WHAT TO WORK ON:
a. Reproduce the passage in the kāraka discussion from "If they confuse" up to and including "category of ‘cases’).".
b. In the kāraka discussion, what meaning does KoSa say the only known explanation gives to svatantra.h in svantantra.h kartaa?
c. Write what comes next in the kāraka discussion, starting after its final sentence.

EXCERPT PROVIDED:

══════

I have not yet understood - where exactly does R. state that?

I may well be missing something.

elisa freschi said...

Dear KoSa,
I'm happy you insist! And I look forward for your work on kārakas. By the way, if you want to post on it, I am very willing to "host" you (or others).
As for your point: R. is quite clear (I think) in distinguishing a karaṇa from a svatantrakartṛ. The latter is used when one wants to stress svātantrya. You are right, this term might be used in its Grammatical meaning. But, if you contrast it with the definition of karaṇa, you see that the latter is "what is necessarily included in an action initiated for another purpose". Hence, I think it is legitimate to read the svatantrakartṛ's independence as contrasted to this and, therefore, as referring to its role in the undertaking of the action. But I'm open to criticisms.

KoSa said...

Well, then, I shall insist a bit more :)

As for the following:

"1.But, if you contrast it with the definition of karaṇa, you see that the latter is "what is necessarily included in an action initiated for another purpose". 2.Hence, I think it is legitimate to read the svatantrakartṛ's independence as contrasted to this and, therefore, as referring to its role in the undertaking of the action."

I think that 2. does not necessarily follow from 1..

This is a discussion about kaarakas after all, and the only explanation of svatantra.h in svantantra.h kartaa that I know of takes it to mean pradhaana (the most prominent element of an action). R. himself says nothing of independence meaning anything different from that. Hence, what justifies your attribution of a completely different sense for svaatantrya (i.e., the faculty of decision in respect to initiating the action)? In brief, I think there is no textual basis for such an interpretation, nor is R.'s argument harmed in any way by taking svaatantrya in the (contextually fitting) sense of 'causal predominance'. On the contrary.

Do you see my point?

(PS - thank you for the kind offer)

KoSa said...

P.S.: I had forgotten to ask:

Once again you are stating that Mīmāṁsā philosophers conflate vibhaktis and kārakas. What does that mean, exactly? The passage you adduced shows that Rāmānujācārya, for one, clearly understands the distinction between the two; for example, he speaks of sakarmaka dhātus, hence he uses a kāraka-category outside of the morphological context of the vibhakti-endings.

If they confuse kāraka and vibhaktis, how do the Mīmāṁsā thinkers distinguish between sakarmaka and akarmaka verbal forms? How do they explain kṛt suffixes?

Furthermore, what is it that you translate as ‘dative’, ‘ablative’ and so forth? I know of no Sanskrit words which I would consider translatable by those terms, hence I am slightly confused (I don’t think there is in Sanskrit classical grammar anything which corresponds to the category of ‘cases’).

A minor note: I think you are somehow conflating the subject with the agent.

KoSa said...

Sorry, I realized I wasn't clear in my comments about the following:

"But, if you contrast it with the definition of karaṇa, you see that the latter is "what is necessarily included in an action initiated for another purpose". Hence, I think it is legitimate to read the svatantrakartṛ's independence as contrasted to this and, therefore, as referring to its role in the undertaking of the action."

══════

AVAILABLE DATA:
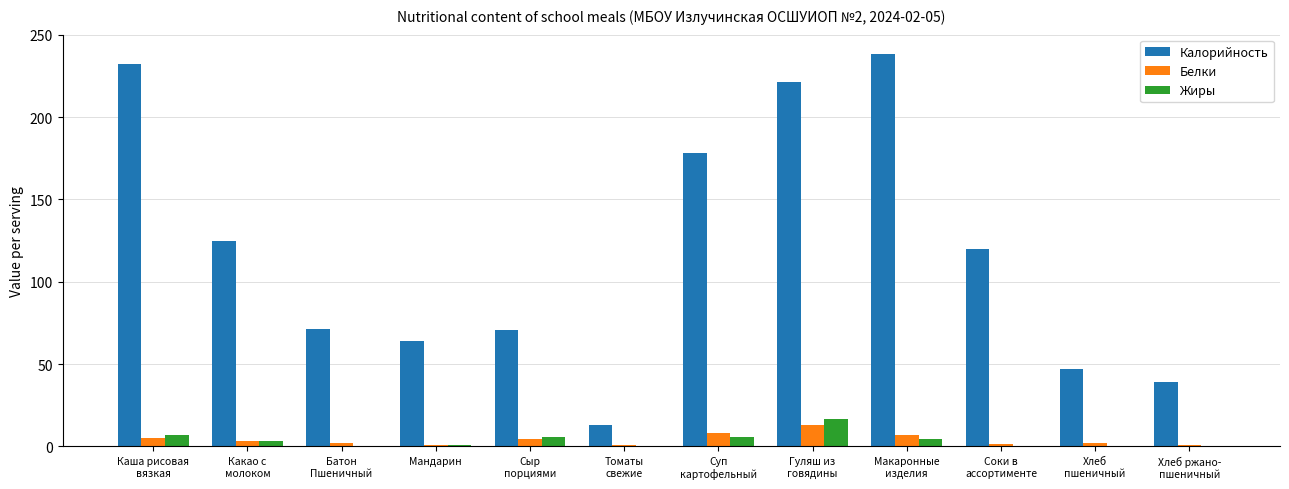

Which series has the largest total across all categories?

Калорийность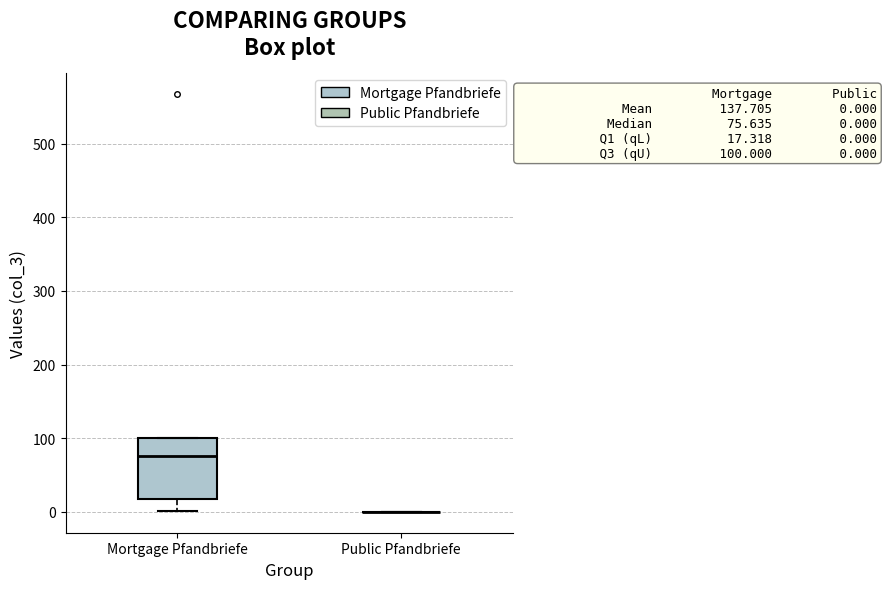

Which box is the tallest, from its lower edge to its upper edge?

Mortgage Pfandbriefe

══════

ACTIVITY ANSWERS:
a.
If they confuse kāraka and vibhaktis, how do the Mīmāṁsā thinkers distinguish between sakarmaka and akarmaka verbal forms? How do they explain kṛt suffixes?

Furthermore, what is it that you translate as ‘dative’, ‘ablative’ and so forth? I know of no Sanskrit words which I would consider translatable by those terms, hence I am slightly confused (I don’t think there is in Sanskrit classical grammar anything which corresponds to the category of ‘cases’).

b. It takes it to mean pradhaana, the most prominent element of an action.

c.
To be 'causally predominant' is not the same as 'to be necessarily included in an action initiated for another purpose'. Hence, to say that the kartaa is 'causally predominant' while the is 'necessarily included in an action initiated for another purpose' does not mean one is unable to distinguish between these two.

elisa freschi said...

Well, the discussion gets interesting (at least for me).

–As for your 14 h comment:
It might be that 2. does not follow from 1. But it would be quite strange for me that within a *semantic* description of kārakas R. would describe the svatantrakartṛ in purely formal terms.

–As for kārakas and vibhaktis: I think Mīmāṃsakas fail to distinguish them because I am not aware of any passage distinguishing the two levels. The kāraka-terminology is used and so is the vibhakti-one and they are even used side by side (see TR IV §11.7.1) but I fail to grasp any awareness of their difference. Do you? More in general, I think that TR IV §11.7.1 and the other instances of a distinction between the kāraka- and the reality-level are possible also because Mīmāṃsakas do not seem to distinguish between the formal representation (vibhakti) and its meaning a factor of action (kāraka). Hence, they can conclude that language is whimsical and does not reflect reality.
On the other hand, I miss your point as for kṛt suffixes and sakarmaka/akarmaka dhātus. I am not saying that Mīmāṃsakas ignored the kāraka theory, but rather that they did not understand it as a theory of "deep roles" (as in Chomsky). The latter would not change and cannot be whimsical, only vibhaktis can.

–As for dative, etc.:
Translations are always arguable. I tend to prefer an imprecise translation (using "dative" if followed by R.'s nearer explanation of it) than one which is more precise but less communicative. But I agree with the fact that the Latin terminology may be misleading.

–Last, how do you understand the difference between subject and agent? In which sphere do you claim I mix the two? If in the philosophical one, I am ready to admit that I think they are one and the same self.